The second part is more important, and perhaps the biggest question mark about this. While I’m glad Marvel isn’t aping DC down to the letter by rebooting their superhero universe, I’d question how really new reader friendly any of this can honestly be. Even with an AR app recapping things from page one, even with an editorial mandate to make sure these titles work for new readers, the fact remains: the guys writing and editing these books have read comics before; most of humanity has not. And for most of humanity, that continuity is a brick wall they’d like to avoid entirely.
The problem here is that as a writer, if you’re told “make it new reader friendly!” that doesn’t mean you should ignore what’s happened in the character’s pasts. And in particular, using that baggage is going to be important to developing something that’s rich and exciting to read. However, that same baggage will weigh down a new reader either through exposition, or just lack of knowledge.
I really don’t think there’s a way around that, either. Unless you get a guy who’s never read a comic, and say, “This is Peter Parker, he’s been bitten by a radioactive spider. Go!” and just see what happens, you’re going to have to reference the past. And the longer you go on with that, the more convoluted it’ll become, and the more it’ll antagonize potential new readers.

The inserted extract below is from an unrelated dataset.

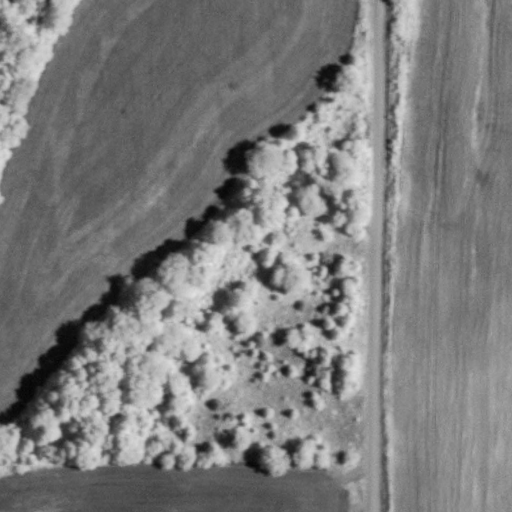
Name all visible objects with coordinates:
road: (384, 256)
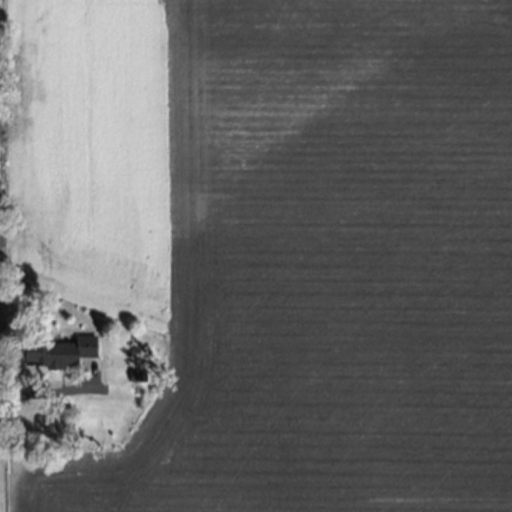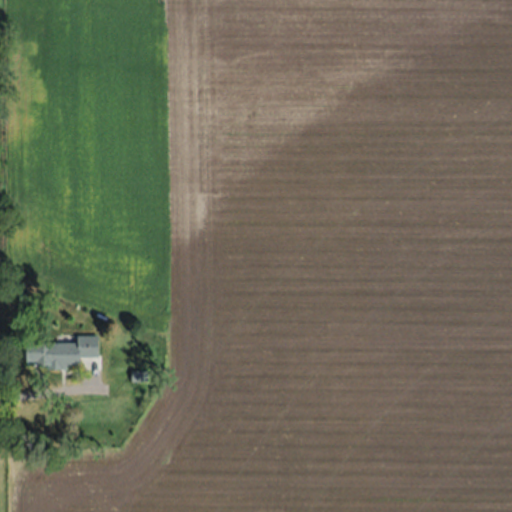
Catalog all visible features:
building: (62, 350)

Yes, there are ways around it, and yes olde timey comics used to recap what was going on each issue in that issue. But we’re not there anymore. The space in the comic just isn’t available, when the norm is three-five panels per page, instead of nine or more. Writers just don’t have the room for that, and a recap page doesn’t necessarily do the trick.
So we’ll have to see. I’m not particularly hopeful this is a long term solution, just because every time someone has told me a long running mainstream comic is new reader friendly, in six issues or under there’s a shocking reveal of a character from the main guy’s past, or a villain you’d have to have been reading sixty years of comics to know about. There are exceptions of course: I think Mark Waid’s current run on Daredevil is probably the first actually new reader friendly comic I’ve read in years. But not every writer is as facile as Waid at knowing how to work exposition into dialogue, and not every writer wants to make every issue essentially done in one (even when there are ongoing plots and two or three part stories).

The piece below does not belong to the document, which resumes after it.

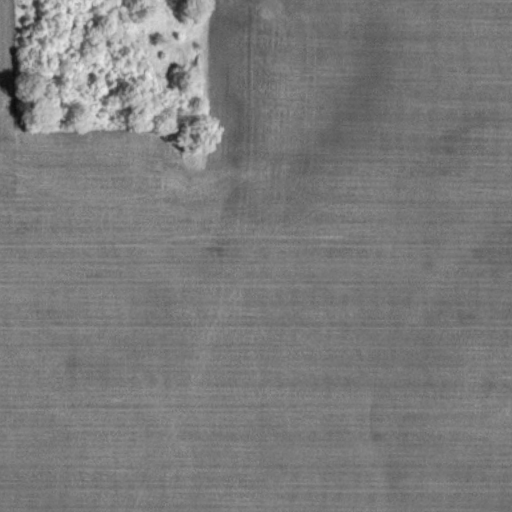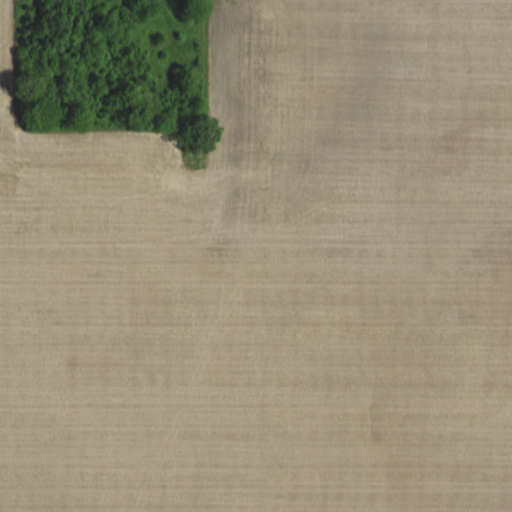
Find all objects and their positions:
crop: (270, 274)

In fact, you probably shouldn’t expect that from everyone, and that’s what makes reading comics such a rich, rewarding experience. But, at the same time: that’s what’s going to make a new reader hit that wall.
With all that in mind though, what I think Marvel has done is take all of the excitement about DC’s New 52, and figure out a way to reduce the concern or nervousness. For fans who are reading Marvel Comics and liking them, nothing is really changing. For fans who aren’t reading, you have a chance to jump right into the Marvel U. And for writers and artists, this is a chance to stretch their legs and really test themselves as a writer. It’s Marvel challenging themselves, and the industry, to not remain creatively stagnant, without upsetting the core base.
And hey, hopefully it’ll work, and Marvel NOW! will be the new status quo everyone strives for... At least until the next big event that CHANGES. EVERYTHING.